ULA and PSP teams have conducted an integrated systems check to verify proper electrical connection between the rocket and the payload, and are conducting further countdown rehearsals with the launch team. Technicians have entered the payload shroud to remove special covers that were put in place to protect sensitive scientific instruments right up until launch.

“A few days ago our solar probe cup instrument scientists went up to the pad with some technicians,” Kasper said. “There is a removable hatch on the side of the payload fairing, and they opened it up and removed the cover from the instrument. And then they replaced that removable hatch with a plate that was sealed in place. I think that was it. No one will ever see the spacecraft again.”

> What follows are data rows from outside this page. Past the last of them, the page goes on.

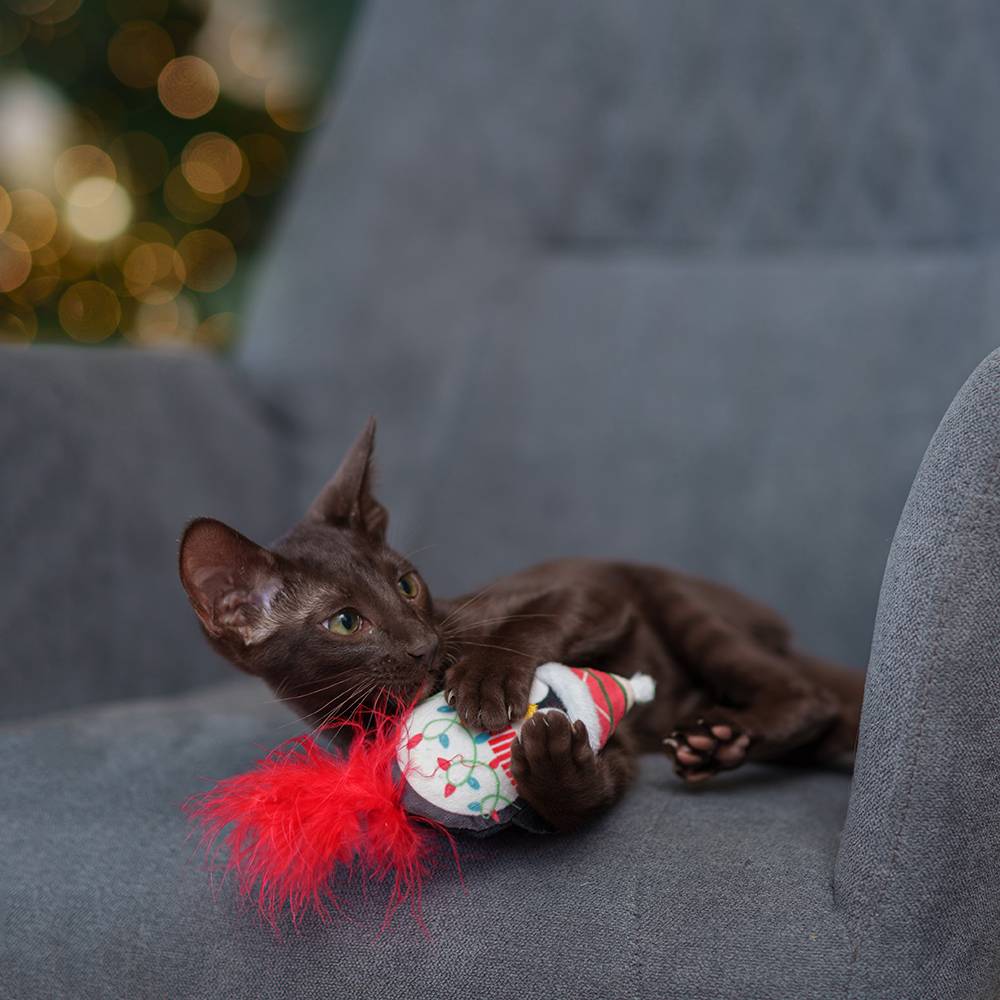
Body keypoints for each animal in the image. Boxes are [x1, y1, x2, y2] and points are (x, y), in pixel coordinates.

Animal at [179, 419, 865, 833]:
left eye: (407, 584)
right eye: (345, 622)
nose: (427, 646)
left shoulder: (590, 587)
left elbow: (532, 623)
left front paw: (486, 681)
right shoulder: (617, 754)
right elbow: (584, 798)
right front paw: (557, 766)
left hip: (679, 602)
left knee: (811, 699)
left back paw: (725, 736)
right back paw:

He went on to note that at this point forward the mission’s success rides on the shoulders of the launch team.

“For us, its in the hands of ULA,” Kasper added. “They are doing exercises and rehearsals for launch. Our last activity will be late in the evening on Friday. We will get in touch with the instruments remotely one last time, and make sure they are still ok. That’s when we give our Go for launch. From there, we will be sitting there Saturday drinking coffee at 3 a.m. and watching the launch.”

Scientists hope to learn from the Parker Solar Probe will provide a deeper understanding about what is happening in the solar corona. If everything goes as they hope, it could likely lead to significant leaps in our understanding about a number of other astrophysical phenomena.

“For the broader astronomical community, the same processes are happening when matter falls onto a black hole,” Kasper said. “If you use the Chandra Space Telescope and you look at a supernova shock, and you try to figure out how well the shock heats things by looking at the oxygen or the iron, we know these different elements are heated at different temperatures. So hopefully what we learn from going directly into one of these wild astrophysical plasmas near the Sun is going to inform our understanding of black holes, and accretion disks for young forming planets. Hopefully it will be very broadly applicable.”

Parker Solar Probe is named after Professor Eugene Parker, who originally theorized about the existence of a solar wind in the mid 1950s. His theory was initially scoffed at by much of the astrophysics community. Those who ridiculed him would eat their words a short time later. He was right and they were wrong. His models were later verified in the 1960s, and the significance of his work cannot be understated. His efforts were recognized by a historic honor. The Parker Solar Probe is the first NASA spacecraft to be named after a living person.